46 g Heavy Cream, plus extra, as needed
1/2 tsp Lavender Buds
250 g White Chocolate, finely chopped (I used Lindt White Chocolate)   
10 g Butter
10 g Corn Syrup**
1 drop Essential Lavender Oil 

Sanding sugar
Additional Lavender for decoration, optional 
  1. Combine the heavy cream and lavender in a very small sauce pan.  Bring to a simmer over medium high heat, then cover & remove from the heat. Allow to steep, covered, for 20 minutes.  
  2. Chop the chocolate into small pieces & place into a medium sized heat-safe bowl (such as stainless steel, tempered glass or ceramic) that fits over a medium saucepan. Set the chocolate aside. Fill the saucepan with 2”-3” of water, and bring to a simmer on the stove. 
  3. After the cream has steeped, place the chocolate bowl onto the scale with a fine strainer in the bowl. Zero the scale with the strainer on it. Pour the liquid into the bowl, straining out any lavender buds. If the scale does not measure 46g of cream, add some additional fresh cream to make up the difference. Remove the strainer & discard the used lavender. 
  4. Place the chocolate/steeped cream over sauce pan with simmering water to form a double boiler. Heat over medium heat, stirring constantly with a spatula until the chocolate is completely melted. The mixture may look a little grainy or separated, but that is ok.  Remove from the heat and add the butter and corn syrup.  Stir until well combined. If the mixture continues to look separated, return to the double boiler system & stir constantly until everything has emulsified (i.e. come together) into a ganache. 
  5. Remove the white chocolate ganache from the heat & taste a little bit of it.  If you prefer a stronger lavender flavor (which I did), add a drop of essential lavender oil. Only add a little bit--we don’t want it to taste like soap! Remember that when the chocolate is cold, the lavender flavor will not be as pronounced. 
  6. Transfer the ganache to a separate bowl & chill in the refrigerator until it firms slightly, but still is pliable enough to mold. Mine took about an hour to set up. 
  7. Use a 
  8. 1 tablespoon scoop to portion the truffles onto a parchment lined sheet pan. Refrigerate the whole pan for 30 minutes. 
  9. Once the truffles are chilled roll them gently with clean hands to make them round & cover each truffle in coarse sanding sugar. Press a single bud of lavender to the top of the truffle, if desired. 

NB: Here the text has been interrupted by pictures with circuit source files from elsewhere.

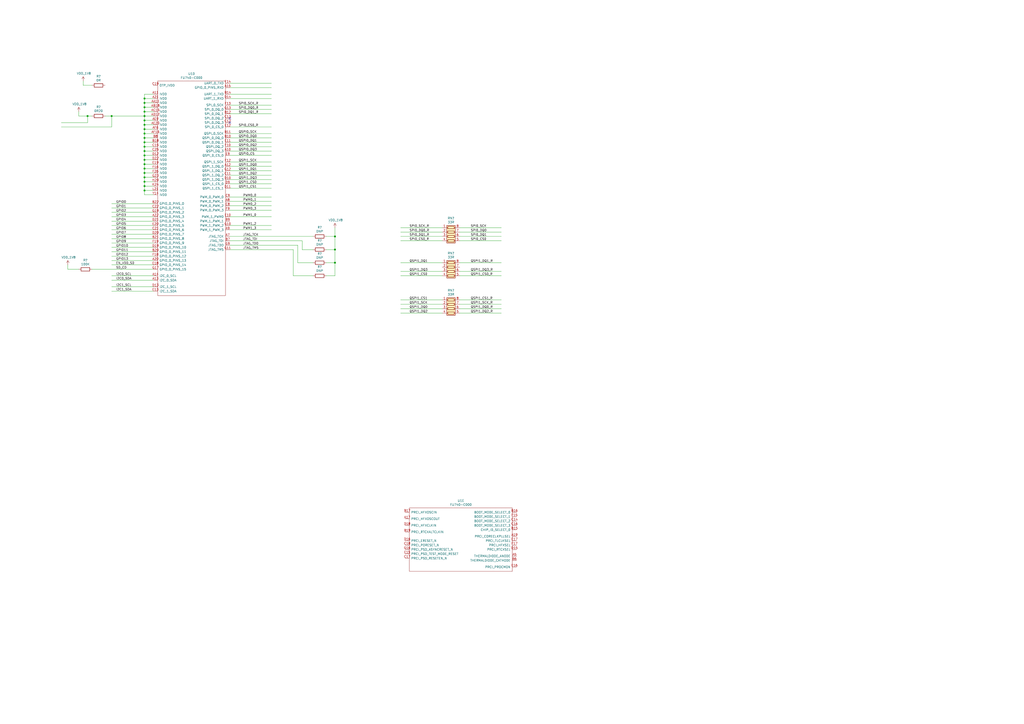
<source format=kicad_sch>
(kicad_sch
	(version 20231120)
	(generator "eeschema")
	(generator_version "8.0")
	(uuid "0d66e8a3-d76d-49fa-8e1a-1ca24423fb4c")
	(paper "A2")
	
	(junction
		(at 64.77 67.31)
		(diameter 0)
		(color 0 0 0 0)
		(uuid "099435c9-c022-47d4-983b-ef2e6872c6bf")
	)
	(junction
		(at 83.82 80.01)
		(diameter 0)
		(color 0 0 0 0)
		(uuid "0c5c7e51-3aa5-499a-ac4e-1147dfbe8961")
	)
	(junction
		(at 194.31 152.4)
		(diameter 0)
		(color 0 0 0 0)
		(uuid "155aa8ee-9394-4a22-aee2-fbddc8fd24d5")
	)
	(junction
		(at 83.82 85.09)
		(diameter 0)
		(color 0 0 0 0)
		(uuid "1b8b844f-2240-4f2c-af02-b71589bb3ae8")
	)
	(junction
		(at 83.82 100.33)
		(diameter 0)
		(color 0 0 0 0)
		(uuid "1e4a094f-a34d-473d-89b4-e1dad50db604")
	)
	(junction
		(at 83.82 67.31)
		(diameter 0)
		(color 0 0 0 0)
		(uuid "21f7442b-1416-457d-9260-3b3f36bb5e2d")
	)
	(junction
		(at 50.8 67.31)
		(diameter 0)
		(color 0 0 0 0)
		(uuid "23fa9a95-d671-4ca0-8d03-3e6846c45fcc")
	)
	(junction
		(at 83.82 97.79)
		(diameter 0)
		(color 0 0 0 0)
		(uuid "3309d481-6e22-4c02-aa4c-5eeae35a1821")
	)
	(junction
		(at 194.31 137.16)
		(diameter 0)
		(color 0 0 0 0)
		(uuid "37725b04-82ad-4d76-b86b-2fd08e462556")
	)
	(junction
		(at 83.82 62.23)
		(diameter 0)
		(color 0 0 0 0)
		(uuid "37faf453-5a7a-4026-a7ee-a0848afcfce9")
	)
	(junction
		(at 83.82 107.95)
		(diameter 0)
		(color 0 0 0 0)
		(uuid "51c95a38-1f99-4035-8bc2-0f3e41b46c5f")
	)
	(junction
		(at 83.82 90.17)
		(diameter 0)
		(color 0 0 0 0)
		(uuid "5a2473b9-660e-44fb-81d2-66450e0caae8")
	)
	(junction
		(at 83.82 102.87)
		(diameter 0)
		(color 0 0 0 0)
		(uuid "5f23b549-a092-435b-b5b0-4ef99661e1fc")
	)
	(junction
		(at 83.82 59.69)
		(diameter 0)
		(color 0 0 0 0)
		(uuid "6313a21a-902b-455f-bef6-743a7a2b7052")
	)
	(junction
		(at 83.82 74.93)
		(diameter 0)
		(color 0 0 0 0)
		(uuid "6c6078ee-0435-4830-8c75-dea766151c67")
	)
	(junction
		(at 83.82 69.85)
		(diameter 0)
		(color 0 0 0 0)
		(uuid "8eee9de6-d32a-461e-b577-8fe236f91068")
	)
	(junction
		(at 83.82 87.63)
		(diameter 0)
		(color 0 0 0 0)
		(uuid "8f4d6a58-d173-4ffe-a541-6ba2963a1202")
	)
	(junction
		(at 194.31 144.78)
		(diameter 0)
		(color 0 0 0 0)
		(uuid "8f9e4058-6344-4e02-9a22-5beff755dde6")
	)
	(junction
		(at 83.82 64.77)
		(diameter 0)
		(color 0 0 0 0)
		(uuid "9858be2c-1f7e-4c6e-8bb9-eab1b4778a68")
	)
	(junction
		(at 83.82 92.71)
		(diameter 0)
		(color 0 0 0 0)
		(uuid "9884b115-9342-4a4d-a51b-ff6a1cccba88")
	)
	(junction
		(at 83.82 82.55)
		(diameter 0)
		(color 0 0 0 0)
		(uuid "aec6fc11-56de-4658-874e-4196b5fbaa1c")
	)
	(junction
		(at 83.82 77.47)
		(diameter 0)
		(color 0 0 0 0)
		(uuid "ce83e38b-bef6-4ed3-8d27-6f6f063056d3")
	)
	(junction
		(at 83.82 57.15)
		(diameter 0)
		(color 0 0 0 0)
		(uuid "de7c77f3-1914-4c39-bcba-81af82830e76")
	)
	(junction
		(at 83.82 110.49)
		(diameter 0)
		(color 0 0 0 0)
		(uuid "e5d01d4a-4537-4190-8f18-707cf9889f89")
	)
	(junction
		(at 83.82 72.39)
		(diameter 0)
		(color 0 0 0 0)
		(uuid "e617da38-b2d1-4bdc-aac3-6cfdb2e21dba")
	)
	(junction
		(at 83.82 95.25)
		(diameter 0)
		(color 0 0 0 0)
		(uuid "e8d5d6bf-e02e-4b36-b873-dfbbe6a3758c")
	)
	(junction
		(at 83.82 105.41)
		(diameter 0)
		(color 0 0 0 0)
		(uuid "f09a1d4c-d94d-4acc-913d-868bc6470548")
	)
	(no_connect
		(at 133.35 71.12)
		(uuid "0e4aa6e4-37f9-48ea-9083-4e6e91f50c25")
	)
	(no_connect
		(at 133.35 68.58)
		(uuid "794cf098-4f39-4694-bfd8-fe7d9e951c5d")
	)
	(wire
		(pts
			(xy 133.35 109.22) (xy 157.48 109.22)
		)
		(stroke
			(width 0)
			(type default)
		)
		(uuid "00f2fb15-03a9-4d1f-b416-c2f5b1748693")
	)
	(wire
		(pts
			(xy 88.9 80.01) (xy 83.82 80.01)
		)
		(stroke
			(width 0)
			(type default)
		)
		(uuid "01e8e2ac-2610-405c-a03d-f682b0367d0d")
	)
	(wire
		(pts
			(xy 194.31 160.02) (xy 194.31 152.4)
		)
		(stroke
			(width 0)
			(type default)
		)
		(uuid "02fd8943-0613-446b-963f-236419d5179b")
	)
	(wire
		(pts
			(xy 290.83 157.48) (xy 266.7 157.48)
		)
		(stroke
			(width 0)
			(type default)
		)
		(uuid "056cc5c9-3e1f-4345-ae68-f0b84781b22c")
	)
	(wire
		(pts
			(xy 157.48 125.73) (xy 133.35 125.73)
		)
		(stroke
			(width 0)
			(type default)
		)
		(uuid "068cab5b-4c26-49d0-bca4-2c46c1c2b4d5")
	)
	(wire
		(pts
			(xy 88.9 130.81) (xy 64.77 130.81)
		)
		(stroke
			(width 0)
			(type default)
		)
		(uuid "0714482d-ba1f-40aa-8c1b-2cfc4d0ec40b")
	)
	(wire
		(pts
			(xy 133.35 93.98) (xy 157.48 93.98)
		)
		(stroke
			(width 0)
			(type default)
		)
		(uuid "09210187-8a6e-412b-b3a1-f31469b5e17e")
	)
	(wire
		(pts
			(xy 88.9 92.71) (xy 83.82 92.71)
		)
		(stroke
			(width 0)
			(type default)
		)
		(uuid "09dcffbb-8515-4d39-9597-79bd5aa1bdb3")
	)
	(wire
		(pts
			(xy 157.48 133.35) (xy 133.35 133.35)
		)
		(stroke
			(width 0)
			(type default)
		)
		(uuid "0ccc02b9-0fea-4bd1-8179-02eb3eec524e")
	)
	(wire
		(pts
			(xy 45.72 64.77) (xy 45.72 67.31)
		)
		(stroke
			(width 0)
			(type default)
		)
		(uuid "0d268de8-67bd-4eaf-9abd-bb40c975ea8b")
	)
	(wire
		(pts
			(xy 194.31 152.4) (xy 194.31 144.78)
		)
		(stroke
			(width 0)
			(type default)
		)
		(uuid "0ff7a8f4-1e85-4d2a-b761-ecd8fd4cb6c6")
	)
	(wire
		(pts
			(xy 83.82 82.55) (xy 83.82 80.01)
		)
		(stroke
			(width 0)
			(type default)
		)
		(uuid "116d41d3-c8c5-44ba-afad-30b0a6625dcd")
	)
	(wire
		(pts
			(xy 194.31 144.78) (xy 194.31 137.16)
		)
		(stroke
			(width 0)
			(type default)
		)
		(uuid "154cfe7f-fa08-4f9f-85c8-0938902307e9")
	)
	(wire
		(pts
			(xy 88.9 90.17) (xy 83.82 90.17)
		)
		(stroke
			(width 0)
			(type default)
		)
		(uuid "160db0e0-0ec8-473a-88b1-077f1b0da8b2")
	)
	(wire
		(pts
			(xy 53.34 49.53) (xy 48.26 49.53)
		)
		(stroke
			(width 0)
			(type default)
		)
		(uuid "1932f14f-70d6-4e38-af2a-43b9fd4adcb2")
	)
	(wire
		(pts
			(xy 88.9 153.67) (xy 64.77 153.67)
		)
		(stroke
			(width 0)

... [139864 chars truncated]
</source>
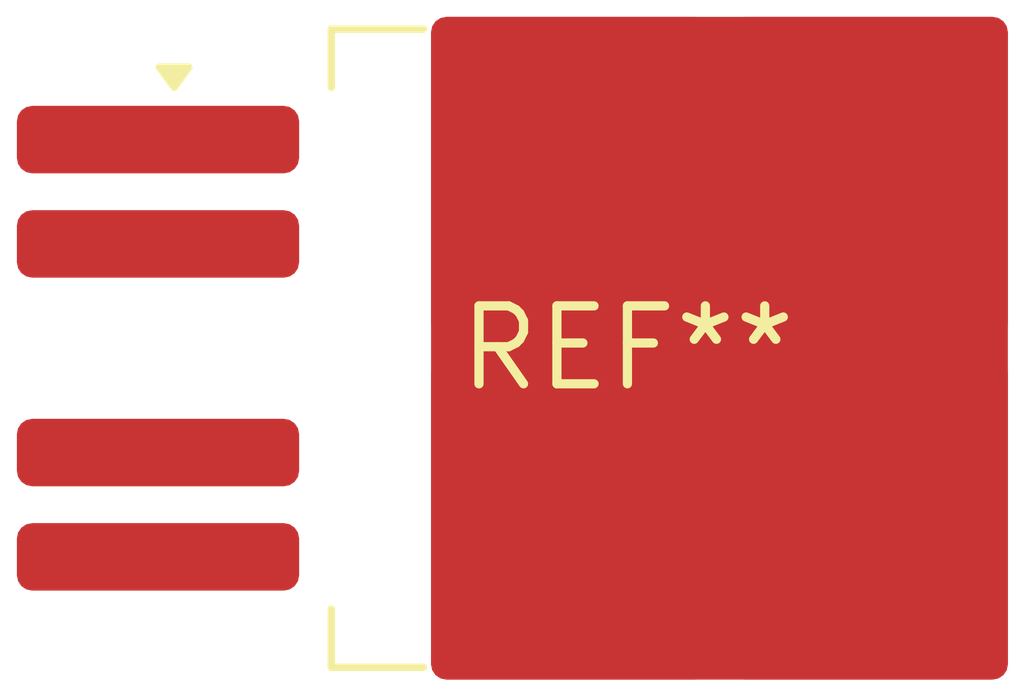
<source format=kicad_pcb>
(kicad_pcb (version 20240108) (generator pcbnew)

  (general
    (thickness 1.6)
  )

  (paper "A4")
  (layers
    (0 "F.Cu" signal)
    (31 "B.Cu" signal)
    (32 "B.Adhes" user "B.Adhesive")
    (33 "F.Adhes" user "F.Adhesive")
    (34 "B.Paste" user)
    (35 "F.Paste" user)
    (36 "B.SilkS" user "B.Silkscreen")
    (37 "F.SilkS" user "F.Silkscreen")
    (38 "B.Mask" user)
    (39 "F.Mask" user)
    (40 "Dwgs.User" user "User.Drawings")
    (41 "Cmts.User" user "User.Comments")
    (42 "Eco1.User" user "User.Eco1")
    (43 "Eco2.User" user "User.Eco2")
    (44 "Edge.Cuts" user)
    (45 "Margin" user)
    (46 "B.CrtYd" user "B.Courtyard")
    (47 "F.CrtYd" user "F.Courtyard")
    (48 "B.Fab" user)
    (49 "F.Fab" user)
    (50 "User.1" user)
    (51 "User.2" user)
    (52 "User.3" user)
    (53 "User.4" user)
    (54 "User.5" user)
    (55 "User.6" user)
    (56 "User.7" user)
    (57 "User.8" user)
    (58 "User.9" user)
  )

  (setup
    (pad_to_mask_clearance 0)
    (pcbplotparams
      (layerselection 0x00010fc_ffffffff)
      (plot_on_all_layers_selection 0x0000000_00000000)
      (disableapertmacros false)
      (usegerberextensions false)
      (usegerberattributes false)
      (usegerberadvancedattributes false)
      (creategerberjobfile false)
      (dashed_line_dash_ratio 12.000000)
      (dashed_line_gap_ratio 3.000000)
      (svgprecision 4)
      (plotframeref false)
      (viasonmask false)
      (mode 1)
      (useauxorigin false)
      (hpglpennumber 1)
      (hpglpenspeed 20)
      (hpglpendiameter 15.000000)
      (dxfpolygonmode false)
      (dxfimperialunits false)
      (dxfusepcbnewfont false)
      (psnegative false)
      (psa4output false)
      (plotreference false)
      (plotvalue false)
      (plotinvisibletext false)
      (sketchpadsonfab false)
      (subtractmaskfromsilk false)
      (outputformat 1)
      (mirror false)
      (drillshape 1)
      (scaleselection 1)
      (outputdirectory "")
    )
  )

  (net 0 "")

  (footprint "TO-263-4" (layer "F.Cu") (at 0 0))

)

</source>
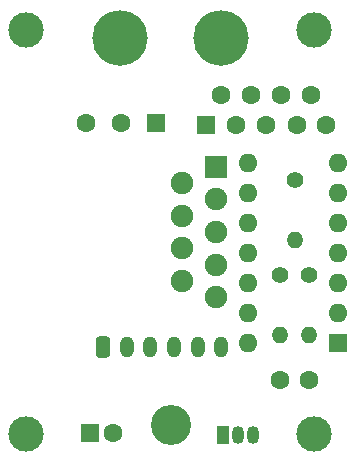
<source format=gbr>
%TF.GenerationSoftware,KiCad,Pcbnew,(6.0.9)*%
%TF.CreationDate,2023-08-06T12:59:46+02:00*%
%TF.ProjectId,Vectrex_Lightpen_2,56656374-7265-4785-9f4c-696768747065,rev?*%
%TF.SameCoordinates,Original*%
%TF.FileFunction,Soldermask,Bot*%
%TF.FilePolarity,Negative*%
%FSLAX46Y46*%
G04 Gerber Fmt 4.6, Leading zero omitted, Abs format (unit mm)*
G04 Created by KiCad (PCBNEW (6.0.9)) date 2023-08-06 12:59:46*
%MOMM*%
%LPD*%
G01*
G04 APERTURE LIST*
G04 Aperture macros list*
%AMRoundRect*
0 Rectangle with rounded corners*
0 $1 Rounding radius*
0 $2 $3 $4 $5 $6 $7 $8 $9 X,Y pos of 4 corners*
0 Add a 4 corners polygon primitive as box body*
4,1,4,$2,$3,$4,$5,$6,$7,$8,$9,$2,$3,0*
0 Add four circle primitives for the rounded corners*
1,1,$1+$1,$2,$3*
1,1,$1+$1,$4,$5*
1,1,$1+$1,$6,$7*
1,1,$1+$1,$8,$9*
0 Add four rect primitives between the rounded corners*
20,1,$1+$1,$2,$3,$4,$5,0*
20,1,$1+$1,$4,$5,$6,$7,0*
20,1,$1+$1,$6,$7,$8,$9,0*
20,1,$1+$1,$8,$9,$2,$3,0*%
G04 Aperture macros list end*
%ADD10R,1.900000X1.900000*%
%ADD11C,1.900000*%
%ADD12C,3.000000*%
%ADD13C,1.600000*%
%ADD14R,1.600000X1.600000*%
%ADD15O,1.600000X1.600000*%
%ADD16C,4.700000*%
%ADD17RoundRect,0.250000X-0.350000X-0.650000X0.350000X-0.650000X0.350000X0.650000X-0.350000X0.650000X0*%
%ADD18O,1.200000X1.800000*%
%ADD19RoundRect,0.250000X0.550000X0.550000X-0.550000X0.550000X-0.550000X-0.550000X0.550000X-0.550000X0*%
%ADD20R,1.050000X1.500000*%
%ADD21O,1.050000X1.500000*%
%ADD22C,3.400000*%
%ADD23C,1.400000*%
%ADD24O,1.400000X1.400000*%
G04 APERTURE END LIST*
D10*
%TO.C,J1*%
X147574000Y-76352400D03*
D11*
X147574000Y-79122400D03*
X147574000Y-81892400D03*
X147574000Y-84662400D03*
X147574000Y-87432400D03*
X144734000Y-77737400D03*
X144734000Y-80507400D03*
X144734000Y-83277400D03*
X144734000Y-86047400D03*
%TD*%
D12*
%TO.C,REF3*%
X155930400Y-64750000D03*
%TD*%
D13*
%TO.C,J3*%
X155635400Y-70280000D03*
X153095400Y-70280000D03*
X150555400Y-70280000D03*
X148015400Y-70280000D03*
X156905400Y-72820000D03*
X154420400Y-72820000D03*
X151825400Y-72820000D03*
X149285400Y-72820000D03*
D14*
X146745400Y-72820000D03*
%TD*%
%TO.C,U1*%
X157950000Y-91250000D03*
D15*
X157950000Y-88710000D03*
X157950000Y-86170000D03*
X157950000Y-83630000D03*
X157950000Y-81090000D03*
X157950000Y-78550000D03*
X157950000Y-76010000D03*
X150330000Y-76010000D03*
X150330000Y-78550000D03*
X150330000Y-81090000D03*
X150330000Y-83630000D03*
X150330000Y-86170000D03*
X150330000Y-88710000D03*
X150330000Y-91250000D03*
%TD*%
D16*
%TO.C,REF5*%
X139505000Y-65500000D03*
%TD*%
D17*
%TO.C,J4*%
X138050000Y-91600000D03*
D18*
X140050000Y-91600000D03*
X142050000Y-91600000D03*
X144050000Y-91600000D03*
X146050000Y-91600000D03*
X148050000Y-91600000D03*
%TD*%
D12*
%TO.C,REF6*%
X131526800Y-64750000D03*
%TD*%
D13*
%TO.C,C1*%
X138900000Y-98900000D03*
D14*
X136900000Y-98900000D03*
%TD*%
D16*
%TO.C,REF\u002A\u002A*%
X148005000Y-65500000D03*
%TD*%
D19*
%TO.C,J2*%
X142549500Y-72650000D03*
D13*
X139554500Y-72650000D03*
X136550500Y-72650000D03*
%TD*%
D12*
%TO.C,REF1*%
X131526800Y-99010800D03*
%TD*%
D20*
%TO.C,Q1*%
X148230000Y-99110000D03*
D21*
X149500000Y-99110000D03*
X150770000Y-99110000D03*
%TD*%
D13*
%TO.C,C2*%
X153000000Y-94400000D03*
X155500000Y-94400000D03*
%TD*%
D22*
%TO.C,REF7*%
X143763900Y-98250000D03*
%TD*%
D12*
%TO.C,REF2*%
X155930400Y-99010800D03*
%TD*%
D23*
%TO.C,R1*%
X153000000Y-85500000D03*
D24*
X153000000Y-90580000D03*
%TD*%
%TO.C,R3*%
X154300000Y-82540000D03*
D23*
X154300000Y-77460000D03*
%TD*%
D24*
%TO.C,R2*%
X155500000Y-90580000D03*
D23*
X155500000Y-85500000D03*
%TD*%
M02*

</source>
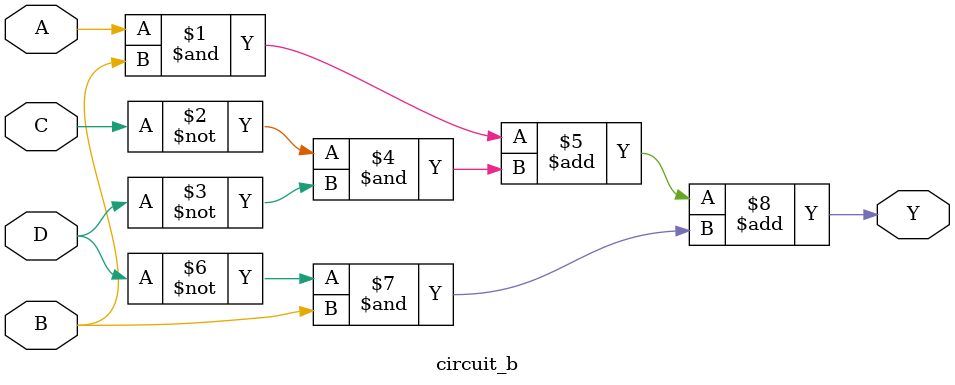
<source format=v>
module circuit_b(
    input A,B,C,D, // Declare inputs
    output Y // Declare Y output
);

    assign Y = (A&B)+(~C&~D)+(~D&B);

endmodule

</source>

  10. Store the truffles in an airtight container in the refrigerator until ready to serve. Allow them to sit at room temperature for a few minutes to warm up (they’ll taste better that way) before serving.
**The corn syrup helps to keep the truffle from crystalizing and also increases the shelf life.  Glucose is preferred to  corn syrup, but I don’t have any available to me where I live...  You can skip the syrup all together if it really bothers you to use it.